About 35 percent of school-aged children in the metropolitan Milwaukee area are considered overweight or obese

According to the U.S. Centers for Disease Control and Prevention, overweight and obesity are the preferred terms for children who have excess body weight. If you are concerned about your overweight or obese child, Children’s Hospital has a program for you.

Being overweight can lead to serious medical problems – sooner and later

A child is considered overweight if he or she has a body mass index (BMI) greater than 85 percent for his or her age and gender. A child is considered obese if he or she has a BMI greater than 95 percent for age and gender. Calculate your child’s BMI.

The medical problems related to being overweight or obese can include:

  • Type 2 diabetes 
  • High blood pressure 
  • High cholesterol
  • Liver disease 
  • Severe asthma 
  • Joint and bone problems
  • Snoring and related sleep problems
  • "Dirty neck" appearance–thicker and darker skin, especially around joints, knuckles, armpits, elbows, knees and neck

What is the NEW Kids Program?

The NEW (Nutrition, Exercise and Weight Management) Kids Program at Children's Hospital of Wisconsin develops an individualized treatment plan for each patient. It combines the expertise of nurse practitioners and dietitians. The NEW Kids Program helps children ages 2-18 with medical problems related to obesity.

NEW Kids referral packet

The NEW Kids Program works to improve related health issues for your child struggling with weight

A dedicated team of health professionals works to improve the overall health of children with medical problems related to being overweight. Our NEW Kids Program will provide a customized care plan designed specifically for your child, because no single program will work for every kid and family. It is a goal to help your child establish both a healthier lifestyle and eating habits.

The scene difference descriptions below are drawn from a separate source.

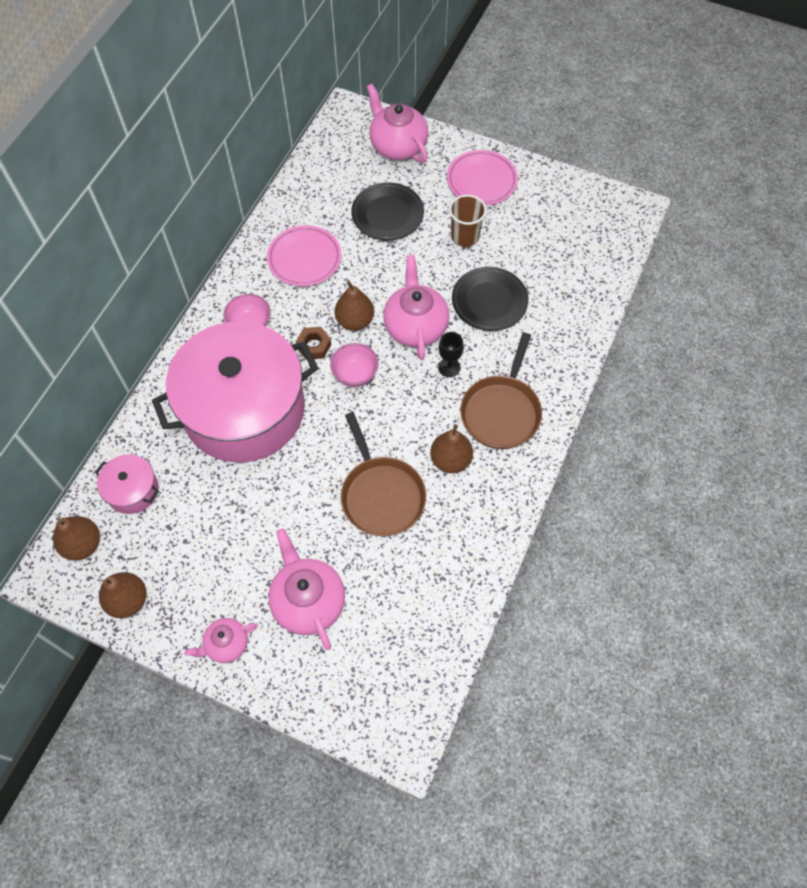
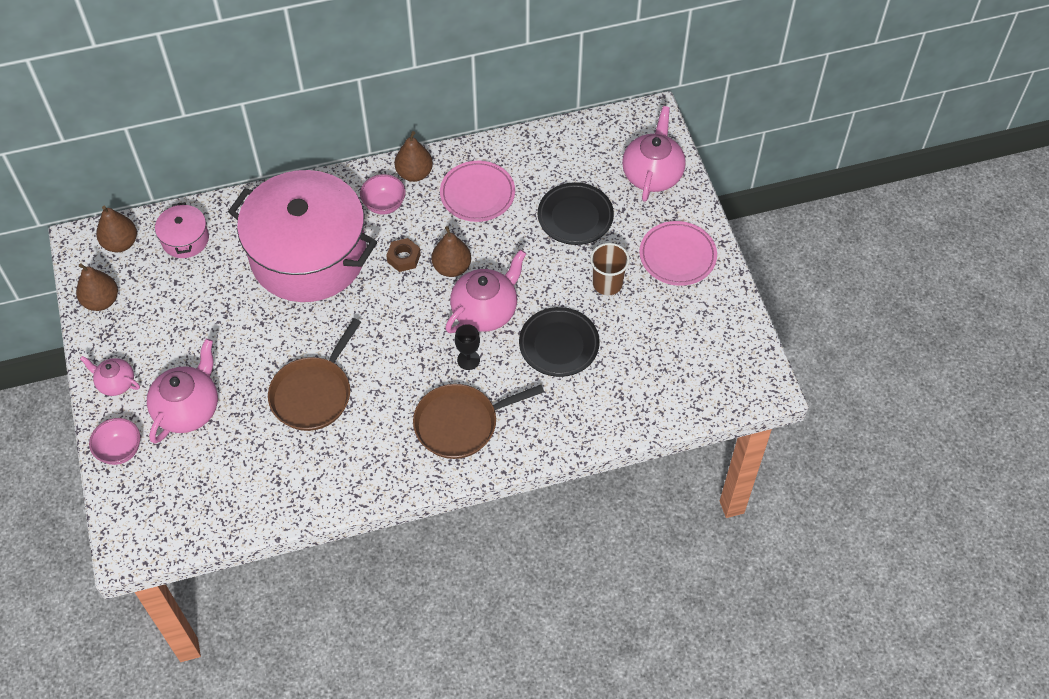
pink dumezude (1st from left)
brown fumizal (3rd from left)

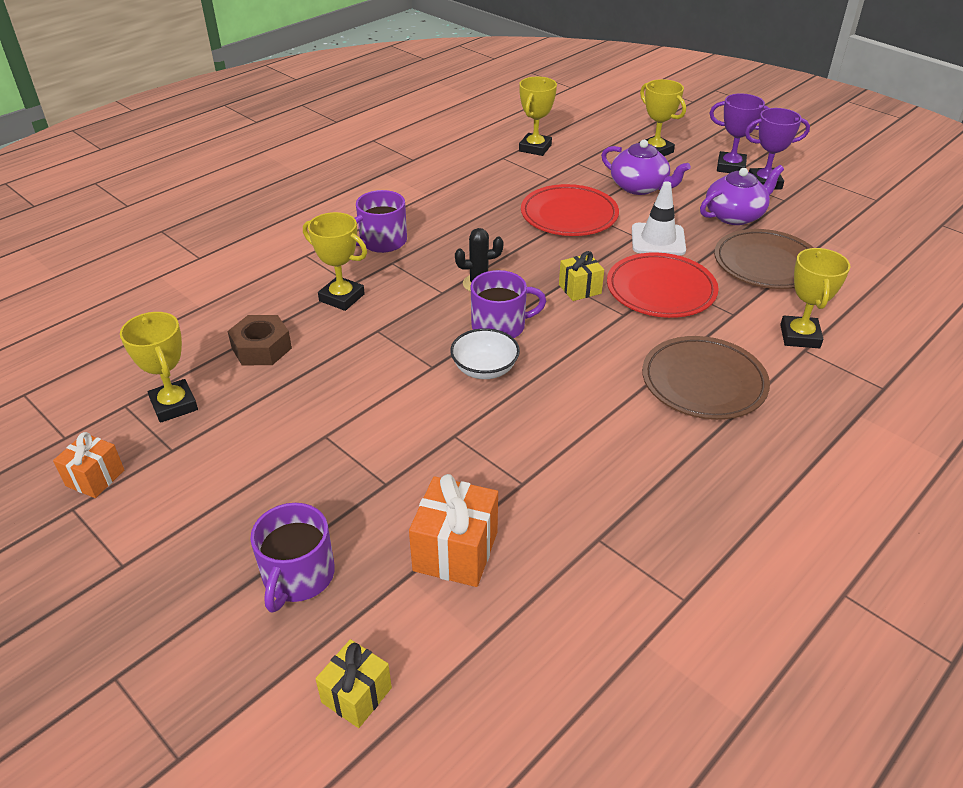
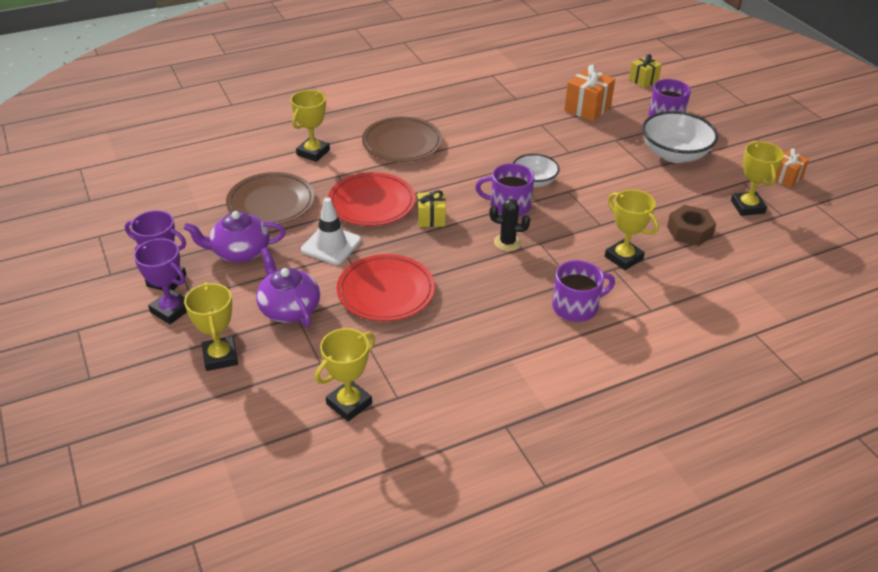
white dumezude (2nd from left)

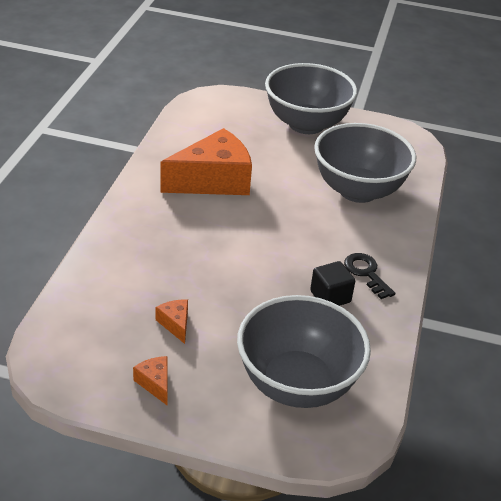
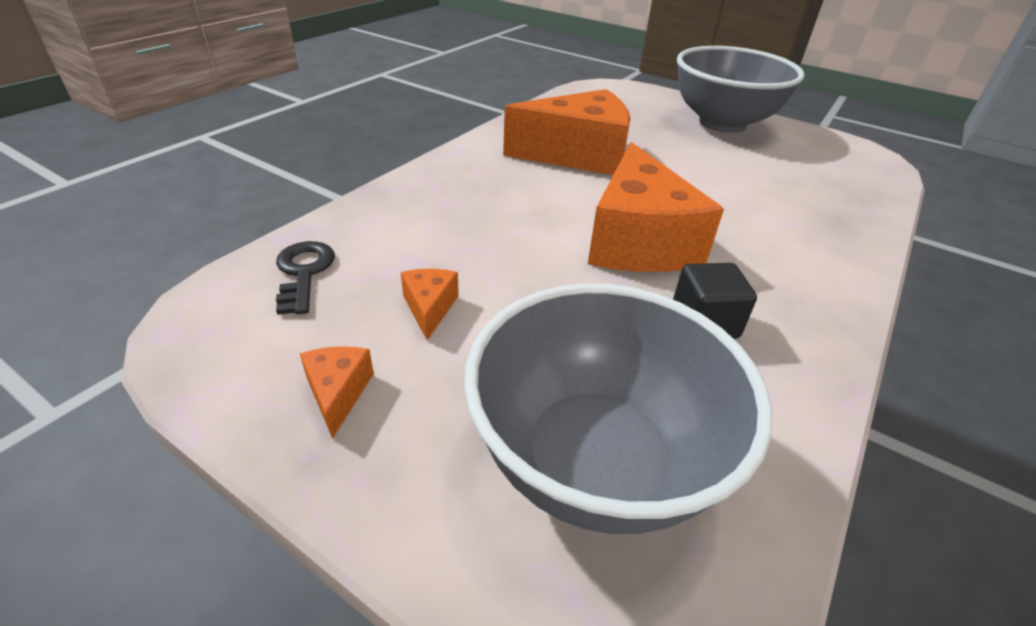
black fonagibe
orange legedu (4th from left)
grey dumezude (3rd from left in the first image)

The NEW Kids Program uses a team approach to find lifestyle factors that may impact your child’s weight issues. A pediatric nurse practitioner will diagnose and monitor weight-related health problems.A dietitian will educate your family on lifestyle choices that impact your child’s health and help you make choices that can help improve health problems.

Getting started

Ask your primary care doctor to measure your child’s weight and height to determine if more testing is needed. If there’s a related health problem, like high cholesterol, elevated liver enzymes, insulin resistance or high blood pressure, they can refer your child to the NEW Kids Program.

Your first visit

You and your child will visit with a nurse practitioner, who will screen your child for medical problems associated with obesity. You will review results from your child's laboratory tests, talk about physical activity levels and discuss eating habits. The nurse also will ask about your child’s "readiness to change" to see if your family and child are ready for our intensive program at his time. This one-hour session will help define specific goals.

Follow-up visits

Sixty- to 90-minute sessions are usually scheduled every 4 to 6 weeks for 5 visits, but may be extended or shortened based on medical judgment and the patient's needs.

Weight loss is sometimes not the primary goal of treatment because children still are growing. The team's most important goal is improving your child’s health and teaching lifelong healthy habits.

Weight-management tips for families

Here are some tips for living well and managing your child’s weight.

Surgical options

If your child’s health has not improved after 6 months in the NEW Kids Program and following doctors' recommendations, your medical team may suggest surgical options. Your child must have reached puberty and grown to their final height to qualify.